Selling Congress and the airlines, who would bear some of the cost, on a multibillion-dollar modernization program seemed like a dicey proposition, so about a dozen years ago the FAA came up with a catchy name for all its projects: NextGen.

That gave the FAA a single name to use when it sought money from Congress. But it also gave Congress a single program to hold accountable when elements of NextGen moved slowly, or not at all.

Congress’s perception that NextGen wasn’t moving fast enough was amply bolstered by critical reports from the inspector general’s office and from the Government Accountability Office.

The FAA, however, has been able to point to success in recent years with some elements of NextGen.

When Shuster revived the concept of moving the controllers and the NextGen program to a private nonprofit corporation run by a board of directors, one of the big four airlines – Delta – opposed the move and parted company with the lobbying group Airlines for America, which endorsed it.
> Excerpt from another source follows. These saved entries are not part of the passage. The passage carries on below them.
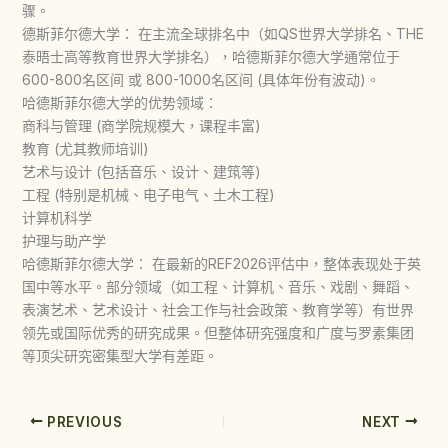
骤。
德斯菲尔德大学： 在主流全球排名中（如QS世界大学排名、THE
泰晤士高等教育世界大学排名），哈德斯菲尔德大学通常位于
600-800名区间 或 800-1000名区间 (具体年份有波动)。
哈德斯菲尔德大学的优势领域：
商科与管理 (商学院规模大，课程丰富)
教育 (尤其教师培训)
艺术与设计 (包括音乐、设计、建筑等)
工程 (特别是机械、电子电气、土木工程)
计算机科学
护理与助产学
哈德斯菲尔德大学： 在最新的REF2026评估中，整体表现处于英
国中等水平。部分领域（如工程、计算机、音乐、戏剧、舞蹈、
表演艺术、艺术设计、社会工作与社会政策、教育学等）有世界
领先或国际优秀的研究成果。但整体研究强度和广度与罗素集团
等顶尖研究密集型大学有差距。
PREVIOUS
NEXT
Operators of small planes and corporate jets – known as “general aviation” to distinguish them from the airlines – pushed back out of fear the airlines would dominate the corporation’s board.

That National Air Traffic Controllers Association backed Shuster’s plan, saying the new corporation would ensure more stable funding than Congress could provide, while the 11,000-member Professional Aviation Safety Specialists union strongly opposed it.

“It is unfathomable, even dangerous, to consider gambling with the future and safety of our air traffic control system through privatization,” PASS President Mike Perrone said in a statement last month.

Paul Rinaldi, president of the National Air Traffic Control Association, whose union supported Shuster’s bill last year, said of the new plan, “We look forward to reviewing the specifics of the air traffic control reform legislation so we can evaluate whether it satisfies our Union’s principles, including protecting the rights and benefits of the ATC workforce.”

Mirroring much of Shuster’s 2016 proposal, a four-page White House proposal underscores that “no group should have the appearance of influence over the board of directors,” countering the argument that the airlines would dominate the board.

The White House plan tinkers with Shuster’s original plan in an attempt to ensure that airlines don’t dominate the board. Rather than assigning seats on the board to entities like airlines, unions, general aviation and the public, the initial selections would be similarly selected.

“We have totally unended that,” said a senior White House official. “Going forward it should operate like any other board and perpetuate itself and not be divided out by special interest groups.”

The new corporation would pay for itself through user fees for airlines and “reasonable” fees passed on to passengers, the administration said. It also would have the authority to adjust air routes after seeking public comment, recognizing that NextGen routing will cause noise over houses that haven’t previously experienced low-flying planes.

The wording of the White House paper may cause concern for union members who would go off the federal payroll. It specifies twice that current employees will retain their pay and benefits and be able to participate in federal retirement and health-care plans. It does not say that the corporation’s new hires should expect the same pay or benefits.